**Given passage**
= Beginning of Section =

# Cabela's



## Trapper62 (Mar 3, 2003)

Anyone on here, hear anything of Cabela's moving into the old Sports World Stadium?


----------



## Springer (Dec 21, 2004)

I think their web site usually says where they are building or are where they are planning on building.


----------



## muskat (Mar 5, 2002)

Sports World, in Minot?
They shut down???
I used to go there and play bball...........was nice to have a place inside that you didnt have to pay!


----------



## swift (Jun 4, 2004)

I just went through the cabelas website and nothing is mentioned in ND. Incidently every Cabelas retail store is along an interstate with many near intersecting interstates. Minot doesn't fit the mold. But we can hope.


----------



## KEN W (Feb 22, 2002)

swift said:


> I just went through the cabelas website and nothing is mentioned in ND. Incidently every Cabelas retail store is along an interstate with many near intersecting interstates. Minot doesn't fit the mold. But we can hope.


Nope,not every retail store is along an interstate.

The one in East Grand Forks is in the middle of town.

It should have been built along I-29.


----------



## Springer (Dec 21, 2004)

> The one in East Grand Forks is in the middle of town.
> 
> It should have been built along I-29.


They got a big chunk of $ and Tax breaks for 7 yrs to build in EGF.


----------



## north14 (Oct 1, 2004)

Sportsworld in Minot was recently purchased by a private party. Plans are to open a sports bar upstairs and a couple of eating places on the ground floor.


----------



## swift (Jun 4, 2004)

The EGF store is in a town that is along an interstate. Before everyone points out that EGF is not GF they are the same metro area in my mind. Look at there websit it shows maps all the stores are referenced by interstates.


----------



## tail chaser (Sep 24, 2004)

There was more talk of Cabelas or a store like it in the soon to be vacant walmart in Minot.

TC


----------



## BIRDSHOOTER (Jul 18, 2005)

Springer said:


> > The one in East Grand Forks is in the middle of town.
> >
> > It should have been built along I-29.

= End of Section =

[Stored data]
= Beginning of Section =

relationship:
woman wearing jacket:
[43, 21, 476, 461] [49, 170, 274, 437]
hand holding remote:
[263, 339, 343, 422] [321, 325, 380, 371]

= End of Section =

**Actions to take**
1. Answer these from the Cabela's thread:
(a) According to north14, what is planned for the ground floor of Sportsworld in Minot?
(b) What did Springer say Cabela's got for building in EGF?
(c) Which interstate did KEN W say the East Grand Forks store should have been built along?
2. Set down everything in the Cabela's thread from "## Trapper62 (Mar" down to "planning on building.".
Rely only on the Cabela's thread for what follows.

**Answers to the problems**
1.
(a) A couple of eating places.
(b) A big chunk of money and tax breaks for 7 years.
(c) I-29.

2.
## Trapper62 (Mar 3, 2003)

Anyone on here, hear anything of Cabela's moving into the old Sports World Stadium?


----------



## Springer (Dec 21, 2004)

I think their web site usually says where they are building or are where they are planning on building.